**Problem A**
In the winch forum thread below, which brand does the first post say was formerly known as Gorilla?
**Problem B**
Extend the winch forum thread below from the point where it stops.

*** Opening of Source document ***

# in the market for a winch...lookin for feedback



## southgasoldier (Apr 9, 2010)

Hey anybody got any good suggestions on winches....aside from warn....I dont want to drop $500+ on something that wont get used too often....Ive looked at Viper winches and promark (formerly known as Gorilla) any suggestions or experiences with the two brands I mentioned?


----------



## Polaris425 (Dec 16, 2004)

Viper is a good brand, & motoalliance is one of our sponsors.


----------



## phreebsd (Dec 16, 2004)

You'll receive a plethora of responses in favor of Viper. They are a proven, cost-effective alternative to warn without sacrificing quality and power.

Gorilla winches I've heard equal good and bad about.
It's been a year or more since..


----------



## southgasoldier (Apr 9, 2010)

whats motoalliances website?...i tried to get to them thru the sponsor link, couldnt get it to go thru


----------



## Polaris425 (Dec 16, 2004)

works fine for me... ?

http://motoalliance.com/


----------



## southgasoldier (Apr 9, 2010)

preciate it...all i could get too were the threads...Im pretty sure it was operator error on my end....lol


----------



## TC Powersports (Jan 22, 2010)

*** Close of Source document ***
*** Opening of Source information ***

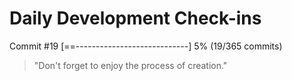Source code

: # Daily Development Check-ins

Commit #19
[==----------------------------] 5% (19/365 commits)

> "Don't forget to enjoy the process of creation."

*** Close of Source information ***

**Answer box A**
Promark

**Answer box B**
*Viper Winches*

Just to add a note that Twisted Custom Powersports is also a dealer of viper winches. Feel free to give us a call for pricing and / or purchase.

Thanks,

Jeremy


----------



## southgasoldier (Apr 9, 2010)

Im also looking for a good push bumper for the front end too, Im getting tired of replacing the stock ones, I like the looks of the HL diamond plate ones, but they dont look very functional other than for dressing up the looks a lil, anybody got any suggestions on bumpers?


----------



## skid (Jun 18, 2009)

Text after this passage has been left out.